Problem statement: Write out the data exactly from its first line onward, ending with the line in which "Okunma Süresi: 3 Dk" appears.

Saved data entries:
********************

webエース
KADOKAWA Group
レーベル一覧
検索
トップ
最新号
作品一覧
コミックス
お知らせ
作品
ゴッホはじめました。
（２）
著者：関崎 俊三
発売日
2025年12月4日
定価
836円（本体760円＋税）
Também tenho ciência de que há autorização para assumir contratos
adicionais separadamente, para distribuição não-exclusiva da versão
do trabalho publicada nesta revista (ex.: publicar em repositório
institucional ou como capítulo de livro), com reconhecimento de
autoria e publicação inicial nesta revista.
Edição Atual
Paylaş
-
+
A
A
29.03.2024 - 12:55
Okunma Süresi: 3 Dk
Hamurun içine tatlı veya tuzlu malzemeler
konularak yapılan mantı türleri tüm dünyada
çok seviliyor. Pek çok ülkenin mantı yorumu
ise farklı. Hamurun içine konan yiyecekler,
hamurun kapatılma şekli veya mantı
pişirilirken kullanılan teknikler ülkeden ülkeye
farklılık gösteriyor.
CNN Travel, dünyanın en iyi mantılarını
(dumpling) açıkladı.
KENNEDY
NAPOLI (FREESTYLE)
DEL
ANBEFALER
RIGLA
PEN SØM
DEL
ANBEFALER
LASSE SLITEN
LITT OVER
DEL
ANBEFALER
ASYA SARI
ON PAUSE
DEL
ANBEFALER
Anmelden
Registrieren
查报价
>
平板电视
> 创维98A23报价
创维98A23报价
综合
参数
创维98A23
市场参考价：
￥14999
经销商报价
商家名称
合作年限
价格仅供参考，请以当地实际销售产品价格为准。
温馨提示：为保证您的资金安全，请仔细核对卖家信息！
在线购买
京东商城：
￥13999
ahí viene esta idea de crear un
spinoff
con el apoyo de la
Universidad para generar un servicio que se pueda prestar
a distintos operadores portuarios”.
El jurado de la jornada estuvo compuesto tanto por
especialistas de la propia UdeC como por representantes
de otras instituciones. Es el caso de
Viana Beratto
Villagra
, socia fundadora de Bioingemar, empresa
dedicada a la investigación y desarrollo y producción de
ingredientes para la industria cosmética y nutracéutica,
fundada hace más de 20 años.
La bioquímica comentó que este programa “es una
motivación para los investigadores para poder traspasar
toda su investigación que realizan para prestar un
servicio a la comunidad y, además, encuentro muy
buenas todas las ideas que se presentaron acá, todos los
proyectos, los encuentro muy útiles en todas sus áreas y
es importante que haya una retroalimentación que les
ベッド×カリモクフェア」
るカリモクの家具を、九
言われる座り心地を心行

********************

Exercise output:
webエース
KADOKAWA Group
レーベル一覧
検索
トップ
最新号
作品一覧
コミックス
お知らせ
作品
ゴッホはじめました。
（２）
著者：関崎 俊三
発売日
2025年12月4日
定価
836円（本体760円＋税）
Também tenho ciência de que há autorização para assumir contratos
adicionais separadamente, para distribuição não-exclusiva da versão
do trabalho publicada nesta revista (ex.: publicar em repositório
institucional ou como capítulo de livro), com reconhecimento de
autoria e publicação inicial nesta revista.
Edição Atual
Paylaş
-
+
A
A
29.03.2024 - 12:55
Okunma Süresi: 3 Dk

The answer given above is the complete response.